Difference Between C3, C4 and CAM pathway

The key difference between C3, C4 and CAM pathway is the synthesis of different products during the assimilation of carbon dioxide from the sunlight for photosynthesis and then conversion of it to glucose.

When photosynthetic plants yield 3-phosphoglyceric acid(PGA) or 3-carbon acid as their first product during the carbon dioxide fixation, it is known as C3 pathway. When photosynthetic plants before entering the C3 pathway produce oxaloacetic acid or 4-carbon compound as their first products is known as C4 or Hatch and Slack pathway.

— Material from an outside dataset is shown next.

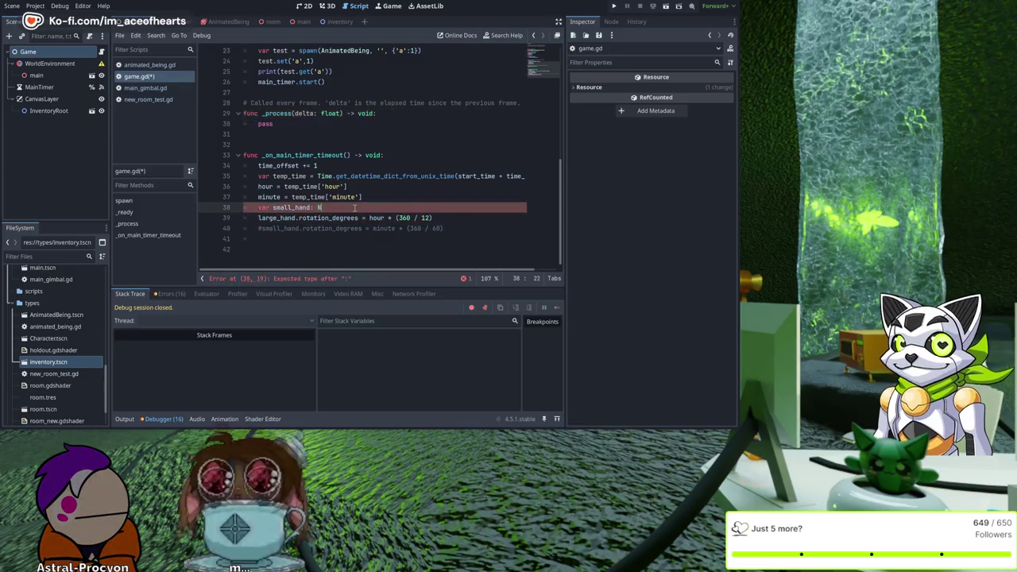
type("Node")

The pathway is CAM (crassulacean acid metabolism) when plants absorb the energy of sunlight during the day and use the energy at night time to assimilate or fix carbon dioxide.

C3 Pathway

  • These temperate or cool-season plants flourish at an optimum temperature of 65-75℉, soil temperature 40-45℉
  • Less efficient at higher temperatures
  • Primary product is 3-phosphoglyceric acid or 3-carbon acid
  • It takes place in three steps – carboxylation, reduction and regeneration

C4 Pathway

  • Plants in the tropical region are observed following this pathway
  • Two-step process where Oxaloacetic acid is a 4-carbon compound that is produced
  • Takes place in bundle sheath and mesophyll cells found in the chloroplast
  • These can either be annual or perennial and ideal temperature for their growth is 90-95℉
  • Examples are Indiana grass, big bluestem, Bermudagrass,

CAM Plants

  • In this type of photosynthesis, entities absorb energy during daytime from sunlight using this energy at the night aby gathering carbon dioxide
  • This adaptation is observed during the time of drought, allowing gaseous exchange during night when the temperature of the air is cooler along with loss of water vapour
  • Examples are plants such as euphorbias and Cactus.
  • Irregular water supply has caused bromeliads and orchids to adapt to this pathway

Difference Between C3, C4 and CAM pathway

Listed below are some significant differences

Attributes C3 C4 CAM
What it means This pathway is observed in C3 plants wherein the first product after carbon assimilation from sunlight is 3-phosphoglyceric acid to produce energy Sunlight is converted into oxaloacetic acid by some plants before the C3 cycle which is further converted into energy. The plants are known as C4 plants and the pathway is called as C4 pathway Plants store energy from the sun and then convert it into energy during night, such plants are CAM plants and the pathway is referred to as CAM pathway
Cells included Mesophyll cells Bundle sheath cells, Mesophyll cells Mesophyll cells in both C3 and C4
Observed in All photosynthetic plants Tropical plants Semi-dry climatic conditions
Plant types that use this cycle Hydrophytic, Mesophytic, Xerophytic Mesophytic Xerophytic
Photorespiration process Observed in higher rates Not seen as much Observed in the noon time
Firs-stable product produced 3-phosphoglycerate Oxaloacetate Daytime – 3-phosphoglycerate

Night time – Oxaloacetate

Number of molecules of NADPH and ATP required to produce glucose NADPH – 12

ATP – 18

NADPH – 12

ATP – 30

NADPH – 12

ATP – 39

The ideal temperature for photosynthesis 15-25 degree celsius 30-40 degree celsius Greater than 40-degree celsius
Calvin cycle functional Not accompanied with any other cycle Accompanied along with Hatch and Slack Cycle Hatch and Slack Cycle and C3
Example Beans, Spinach, Sunflower, Rice, Cotton Maize, Sorghum, Sugarcane Orchids, Cacti, euphorbias
Carboxylating enzyme RuBP carboxylase PEP carboxylase – mesophyll

RuBP carboxylase – bundle sheath

RuBP carboxylase – in the light

PEP carboxylase – in the dark

Ratio – Co2:ATP: NADPH2 1:3:2 1:5:2 1:6:5:2
Kranz Anatomy Not present Present Not present
Initial CO2 receptor Ribulose-1, 5-biphosphate Phosphoenolpyruvate Phosphoenolpyruvate
Carbon dioxide compensation point(ppm) 30-70 6-10 In dark: 0-5

These were some of the differences between the pathways. Learn more about related concepts at BYJU’S.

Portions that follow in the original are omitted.